[Signup] Misleading hint for password length.

woocommerce / woocommerce-android

WooCommerce Android app

https://www.woocommerce.com/mobile

GNU General Public License v2.0

276 stars 135 forks source link

[Signup] Misleading hint for password length. #8602

Closed pachlava closed 1 year ago

pachlava commented 1 year ago

Describe the bug The actual minimal password length is 8 characters, but the hint mentions 6:

To Reproduce

Be logged out
Tap "Get started"
Enter an email and a 6-char password and submit ~> the hint will tell that minimal password length is 6 characters.

Expected behavior Hint should mention 8 as min password length.

Mobile Environment

Device: Pixel 7
Android version: 13
WooCommerce Android version: 12.8-rc-1

hafizrahman commented 1 year ago

The actual minimal password length is 8 characters, but the hint mentions 6:

Curious, where did you see this minimal requirement?

If I try signing up to WordPress.com on the web, it says the minimum is six:

With that said, it sure is odd on your screenshot that the app's giving an error for the six-characters password that you entered. It should be accepted, as it is on the web version. This is because the min length is set at 7 in the code

@JorgeMucientes I'm not sure what's the history in this but do you think the value for PASSWORD_MIN_LENGTH should be changed to 6?

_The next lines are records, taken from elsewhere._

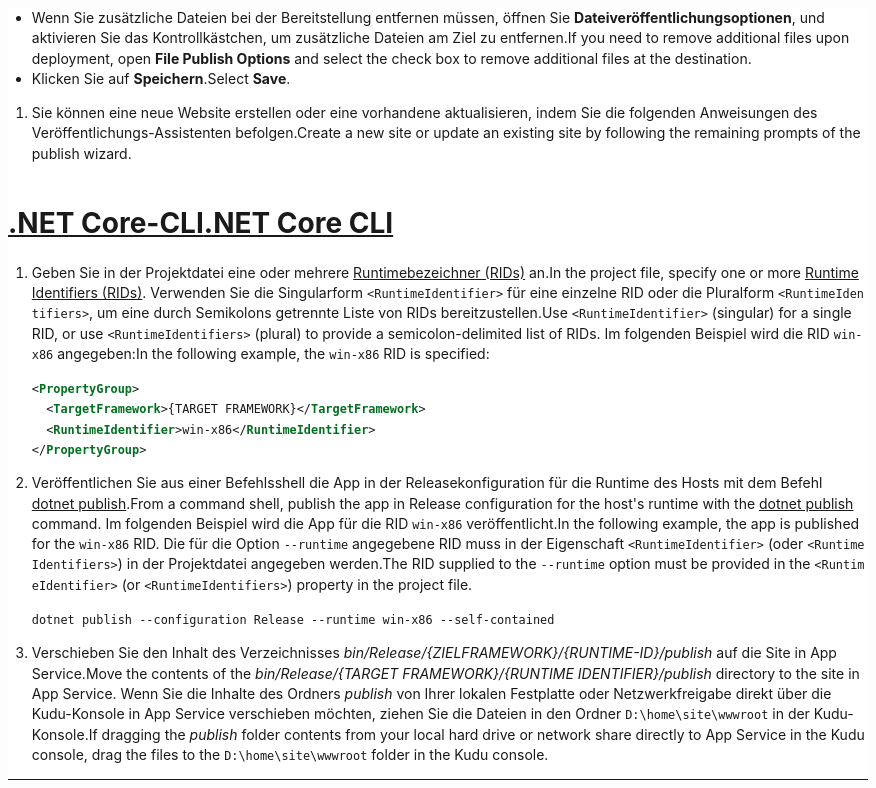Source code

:    * <span data-ttu-id="4c70b-285">Wenn Sie zusätzliche Dateien bei der Bereitstellung entfernen müssen, öffnen Sie **Dateiveröffentlichungsoptionen**, und aktivieren Sie das Kontrollkästchen, um zusätzliche Dateien am Ziel zu entfernen.</span><span class="sxs-lookup"><span data-stu-id="4c70b-285">If you need to remove additional files upon deployment, open **File Publish Options** and select the check box to remove additional files at the destination.</span></span>
   * <span data-ttu-id="4c70b-286">Klicken Sie auf **Speichern**.</span><span class="sxs-lookup"><span data-stu-id="4c70b-286">Select **Save**.</span></span>
1. <span data-ttu-id="4c70b-287">Sie können eine neue Website erstellen oder eine vorhandene aktualisieren, indem Sie die folgenden Anweisungen des Veröffentlichungs-Assistenten befolgen.</span><span class="sxs-lookup"><span data-stu-id="4c70b-287">Create a new site or update an existing site by following the remaining prompts of the publish wizard.</span></span>

# <a name="net-core-cli"></a>[<span data-ttu-id="4c70b-288">.NET Core-CLI</span><span class="sxs-lookup"><span data-stu-id="4c70b-288">.NET Core CLI</span></span>](#tab/netcore-cli/)

1. <span data-ttu-id="4c70b-289">Geben Sie in der Projektdatei eine oder mehrere [Runtimebezeichner (RIDs)](/dotnet/core/rid-catalog) an.</span><span class="sxs-lookup"><span data-stu-id="4c70b-289">In the project file, specify one or more [Runtime Identifiers (RIDs)](/dotnet/core/rid-catalog).</span></span> <span data-ttu-id="4c70b-290">Verwenden Sie die Singularform `<RuntimeIdentifier>` für eine einzelne RID oder die Pluralform `<RuntimeIdentifiers>`, um eine durch Semikolons getrennte Liste von RIDs bereitzustellen.</span><span class="sxs-lookup"><span data-stu-id="4c70b-290">Use `<RuntimeIdentifier>` (singular) for a single RID, or use `<RuntimeIdentifiers>` (plural) to provide a semicolon-delimited list of RIDs.</span></span> <span data-ttu-id="4c70b-291">Im folgenden Beispiel wird die RID `win-x86` angegeben:</span><span class="sxs-lookup"><span data-stu-id="4c70b-291">In the following example, the `win-x86` RID is specified:</span></span>

   ```xml
   <PropertyGroup>
     <TargetFramework>{TARGET FRAMEWORK}</TargetFramework>
     <RuntimeIdentifier>win-x86</RuntimeIdentifier>
   </PropertyGroup>
   ```

1. <span data-ttu-id="4c70b-292">Veröffentlichen Sie aus einer Befehlsshell die App in der Releasekonfiguration für die Runtime des Hosts mit dem Befehl [dotnet publish](/dotnet/core/tools/dotnet-publish).</span><span class="sxs-lookup"><span data-stu-id="4c70b-292">From a command shell, publish the app in Release configuration for the host's runtime with the [dotnet publish](/dotnet/core/tools/dotnet-publish) command.</span></span> <span data-ttu-id="4c70b-293">Im folgenden Beispiel wird die App für die RID `win-x86` veröffentlicht.</span><span class="sxs-lookup"><span data-stu-id="4c70b-293">In the following example, the app is published for the `win-x86` RID.</span></span> <span data-ttu-id="4c70b-294">Die für die Option `--runtime` angegebene RID muss in der Eigenschaft `<RuntimeIdentifier>` (oder `<RuntimeIdentifiers>`) in der Projektdatei angegeben werden.</span><span class="sxs-lookup"><span data-stu-id="4c70b-294">The RID supplied to the `--runtime` option must be provided in the `<RuntimeIdentifier>` (or `<RuntimeIdentifiers>`) property in the project file.</span></span>

   ```console
   dotnet publish --configuration Release --runtime win-x86 --self-contained
   ```

1. <span data-ttu-id="4c70b-295">Verschieben Sie den Inhalt des Verzeichnisses *bin/Release/{ZIELFRAMEWORK}/{RUNTIME-ID}/publish* auf die Site in App Service.</span><span class="sxs-lookup"><span data-stu-id="4c70b-295">Move the contents of the *bin/Release/{TARGET FRAMEWORK}/{RUNTIME IDENTIFIER}/publish* directory to the site in App Service.</span></span> <span data-ttu-id="4c70b-296">Wenn Sie die Inhalte des Ordners *publish* von Ihrer lokalen Festplatte oder Netzwerkfreigabe direkt über die Kudu-Konsole in App Service verschieben möchten, ziehen Sie die Dateien in den Ordner `D:\home\site\wwwroot` in der Kudu-Konsole.</span><span class="sxs-lookup"><span data-stu-id="4c70b-296">If dragging the *publish* folder contents from your local hard drive or network share directly to App Service in the Kudu console, drag the files to the `D:\home\site\wwwroot` folder in the Kudu console.</span></span>

---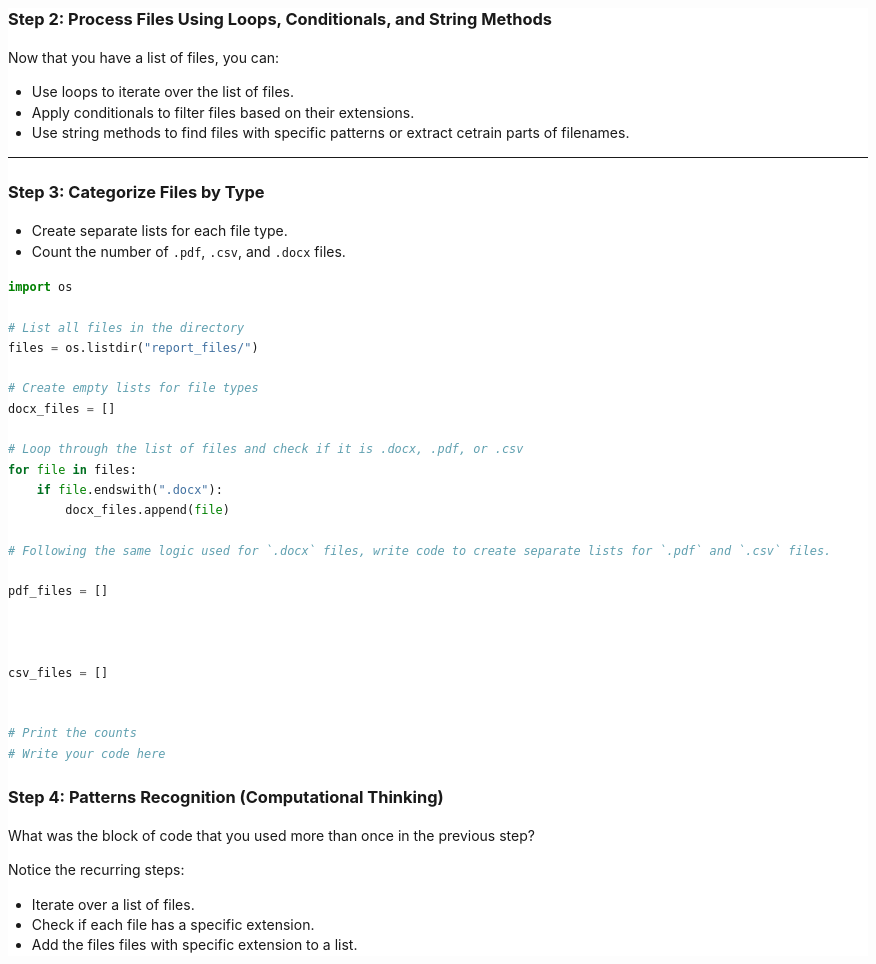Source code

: 
### **Step 2: Process Files Using Loops, Conditionals, and String Methods**
Now that you have a list of files, you can:
- Use loops to iterate over the list of files.
- Apply conditionals to filter files based on their extensions.
- Use string methods to find files with specific patterns or extract cetrain parts of filenames.

---

### **Step 3: Categorize Files by Type**
- Create separate lists for each file type.
- Count the number of `.pdf`, `.csv`, and `.docx` files.



```python
import os

# List all files in the directory
files = os.listdir("report_files/")

# Create empty lists for file types
docx_files = []

# Loop through the list of files and check if it is .docx, .pdf, or .csv
for file in files:
    if file.endswith(".docx"):
        docx_files.append(file)
 
# Following the same logic used for `.docx` files, write code to create separate lists for `.pdf` and `.csv` files.

pdf_files = []



csv_files = []
    

# Print the counts
# Write your code here
```

### **Step 4:  Patterns Recognition (Computational Thinking)**
What was the block of code that you used more than once in the previous step?

Notice the recurring steps:
- Iterate over a list of files.
- Check if each file has a specific extension.
- Add the files files with specific extension to a list.
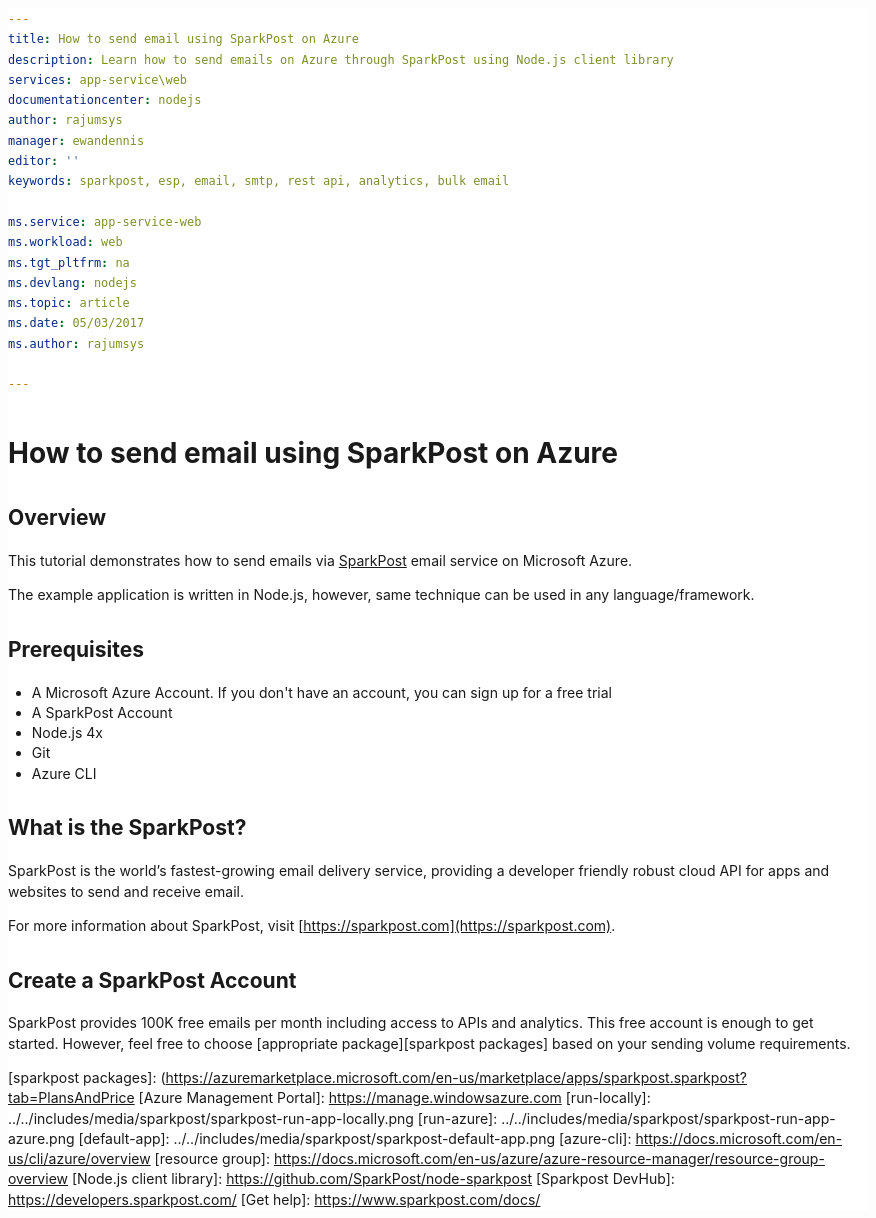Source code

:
 ```yaml
---
title: How to send email using SparkPost on Azure
description: Learn how to send emails on Azure through SparkPost using Node.js client library
services: app-service\web
documentationcenter: nodejs
author: rajumsys
manager: ewandennis
editor: ''
keywords: sparkpost, esp, email, smtp, rest api, analytics, bulk email

ms.service: app-service-web
ms.workload: web
ms.tgt_pltfrm: na
ms.devlang: nodejs
ms.topic: article
ms.date: 05/03/2017
ms.author: rajumsys

---
```

# How to send email using SparkPost on Azure

## Overview
This tutorial demonstrates how to send emails via [SparkPost](https://sparkpost.com) email service on Microsoft Azure.

The example application is written in Node.js, however, same technique can be used in any language/framework.

## Prerequisites
- A Microsoft Azure Account. If you don't have an account, you can sign up for a free trial
- A SparkPost Account
- Node.js 4x
- Git
- Azure CLI


## What is the SparkPost?
SparkPost is the world’s fastest-growing email delivery service, providing a developer friendly robust cloud API for apps and websites to send and receive email.


For more information about SparkPost, visit [https://sparkpost.com](https://sparkpost.com).

## Create a SparkPost Account
SparkPost provides 100K free emails per month including access to APIs and analytics. This free account is enough to get started. However, feel free to choose [appropriate package][sparkpost packages] based on your sending volume requirements.


[sparkpost-search-marketplace]: ../../includes/media/sparkpost/sparkpost-search-marketplace.png
[sparkpost-marketplace-result]: ../../includes/media/sparkpost/sparkpost-marketplace-result.png
[sparkpost-addon-create]: ../../includes/media/sparkpost/sparkpost-create-azure-addon.png
[sparkpost-addon-signup-form]: ../../includes/media/sparkpost/sparkpost-addon-signup-form.png
[sparkpost-all-resources]: ../../includes/media/sparkpost/sparkpost-all-resources.png
[sparkpost-resource]: ../../includes/media/sparkpost/sparkpost-resource.png
[sparkpost-resource-all-settings]: ../../includes/media/sparkpost/sparkpost-resource-all-settings.png
[sparkpost-resource-key-mgt]: ../../includes/media/sparkpost/sparkpost-resource-key-management.png
[sparkpost packages]:  (https://azuremarketplace.microsoft.com/en-us/marketplace/apps/sparkpost.sparkpost?tab=PlansAndPrice
[Azure Management Portal]: https://manage.windowsazure.com
[run-locally]: ../../includes/media/sparkpost/sparkpost-run-app-locally.png
[run-azure]: ../../includes/media/sparkpost/sparkpost-run-app-azure.png
[default-app]: ../../includes/media/sparkpost/sparkpost-default-app.png
[azure-cli]: https://docs.microsoft.com/en-us/cli/azure/overview
[resource group]: https://docs.microsoft.com/en-us/azure/azure-resource-manager/resource-group-overview
[Node.js client library]: https://github.com/SparkPost/node-sparkpost
[Sparkpost DevHub]: https://developers.sparkpost.com/
[Get help]: https://www.sparkpost.com/docs/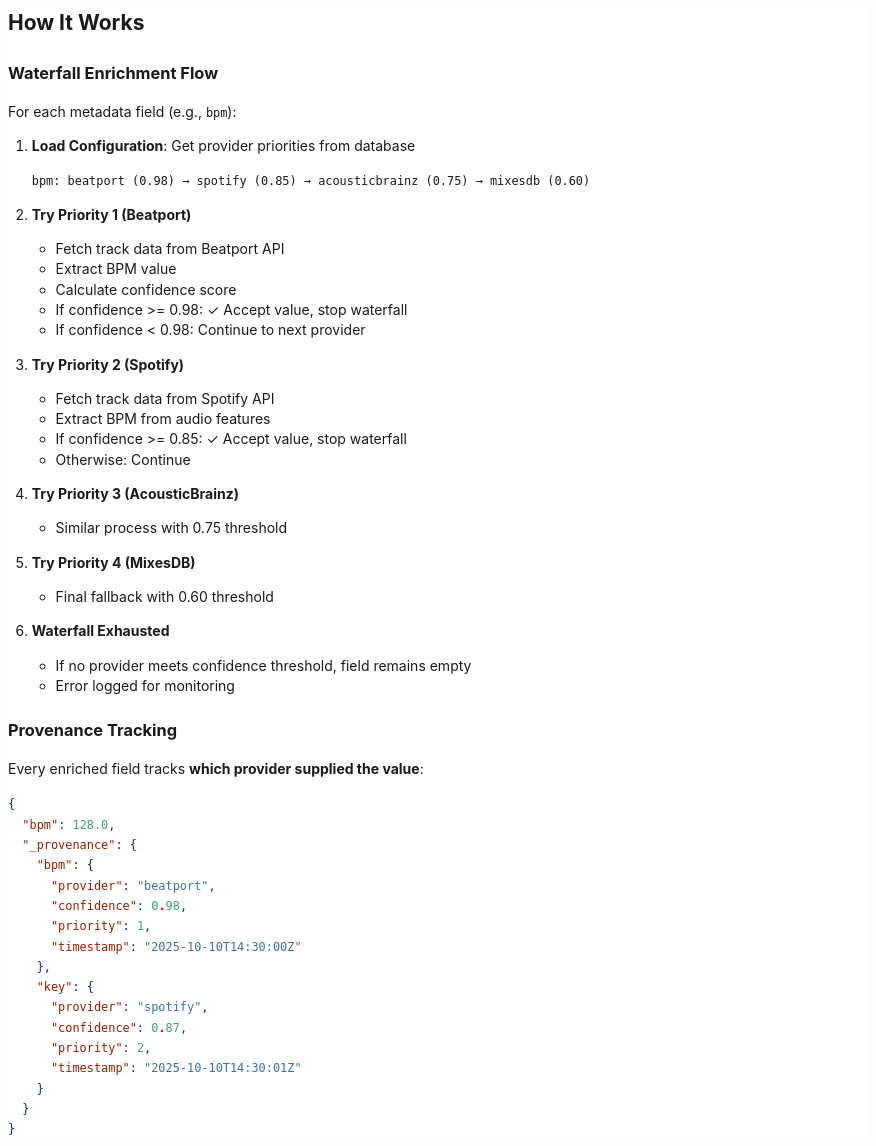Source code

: ## How It Works

### Waterfall Enrichment Flow

For each metadata field (e.g., `bpm`):

1. **Load Configuration**: Get provider priorities from database
   ```
   bpm: beatport (0.98) → spotify (0.85) → acousticbrainz (0.75) → mixesdb (0.60)
   ```

2. **Try Priority 1 (Beatport)**
   - Fetch track data from Beatport API
   - Extract BPM value
   - Calculate confidence score
   - If confidence >= 0.98: ✓ Accept value, stop waterfall
   - If confidence < 0.98: Continue to next provider

3. **Try Priority 2 (Spotify)**
   - Fetch track data from Spotify API
   - Extract BPM from audio features
   - If confidence >= 0.85: ✓ Accept value, stop waterfall
   - Otherwise: Continue

4. **Try Priority 3 (AcousticBrainz)**
   - Similar process with 0.75 threshold

5. **Try Priority 4 (MixesDB)**
   - Final fallback with 0.60 threshold

6. **Waterfall Exhausted**
   - If no provider meets confidence threshold, field remains empty
   - Error logged for monitoring

### Provenance Tracking

Every enriched field tracks **which provider supplied the value**:

```json
{
  "bpm": 128.0,
  "_provenance": {
    "bpm": {
      "provider": "beatport",
      "confidence": 0.98,
      "priority": 1,
      "timestamp": "2025-10-10T14:30:00Z"
    },
    "key": {
      "provider": "spotify",
      "confidence": 0.87,
      "priority": 2,
      "timestamp": "2025-10-10T14:30:01Z"
    }
  }
}
```
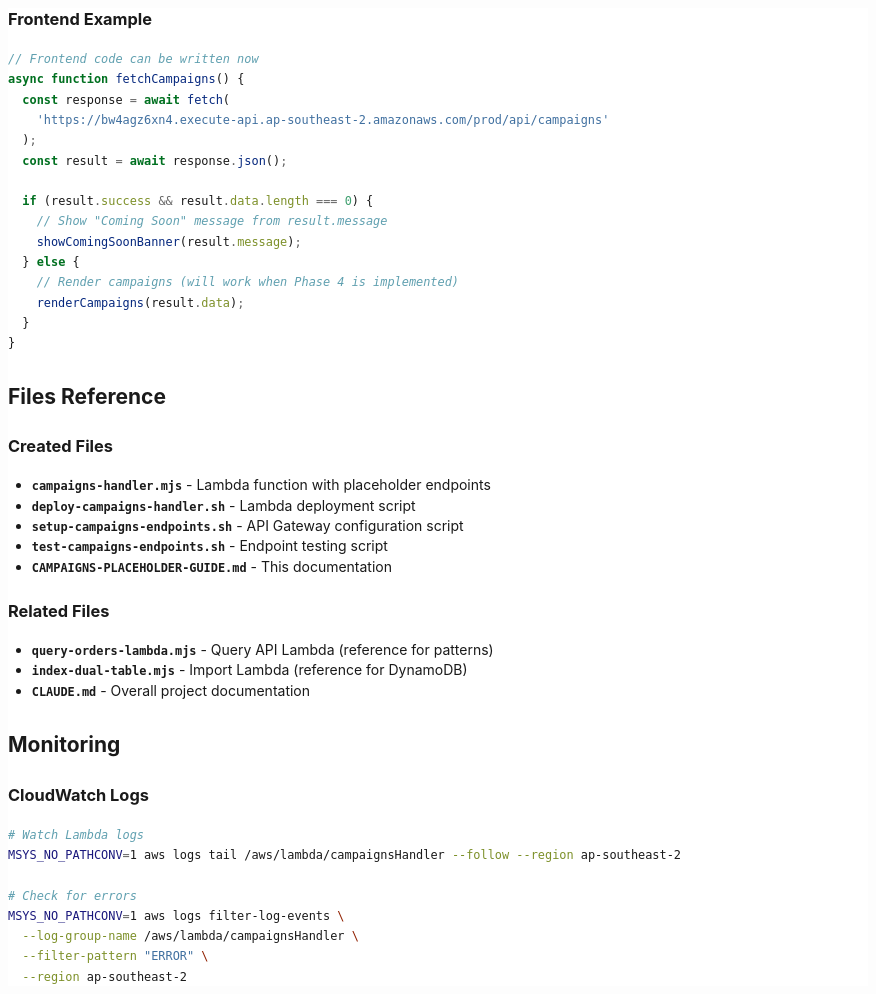 ### Frontend Example

```typescript
// Frontend code can be written now
async function fetchCampaigns() {
  const response = await fetch(
    'https://bw4agz6xn4.execute-api.ap-southeast-2.amazonaws.com/prod/api/campaigns'
  );
  const result = await response.json();

  if (result.success && result.data.length === 0) {
    // Show "Coming Soon" message from result.message
    showComingSoonBanner(result.message);
  } else {
    // Render campaigns (will work when Phase 4 is implemented)
    renderCampaigns(result.data);
  }
}
```

## Files Reference

### Created Files

- **`campaigns-handler.mjs`** - Lambda function with placeholder endpoints
- **`deploy-campaigns-handler.sh`** - Lambda deployment script
- **`setup-campaigns-endpoints.sh`** - API Gateway configuration script
- **`test-campaigns-endpoints.sh`** - Endpoint testing script
- **`CAMPAIGNS-PLACEHOLDER-GUIDE.md`** - This documentation

### Related Files

- **`query-orders-lambda.mjs`** - Query API Lambda (reference for patterns)
- **`index-dual-table.mjs`** - Import Lambda (reference for DynamoDB)
- **`CLAUDE.md`** - Overall project documentation

## Monitoring

### CloudWatch Logs

```bash
# Watch Lambda logs
MSYS_NO_PATHCONV=1 aws logs tail /aws/lambda/campaignsHandler --follow --region ap-southeast-2

# Check for errors
MSYS_NO_PATHCONV=1 aws logs filter-log-events \
  --log-group-name /aws/lambda/campaignsHandler \
  --filter-pattern "ERROR" \
  --region ap-southeast-2
```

JorgeMucientes commented 1 year ago

Good catch @pachlava! I have the same question as @hafizrahman though. Where is the "actual minimal password length is 8" coming from? When attempting to create an account with a password set to less than 6 characters the server error message is the following:

{
  "error": "password_invalid",
  "message": "Error: Password must be at least 6 characters."
}

I'm not sure what's the history in this but do you think the value for PASSWORD_MIN_LENGTH should be changed to 6?

@hafizrahman I think it's a bug in my implementation. I am not sure why I put a 7 there. But, yes we should fix it and set it to 6.

pachlava commented 1 year ago

Curious, where did you see this minimal requirement?

Where is the "actual minimal password length is 8" coming from?

This is my mistake @hafizrahman @JorgeMucientes, sorry. I did not see it as a requirement anywhere, I meant the minimal password length that was actually accepted. And you're right, it's actually 7, I just checked in both initial 12.8-rc-1 and latest 13.3-rc-1. My brain was foggy, probably.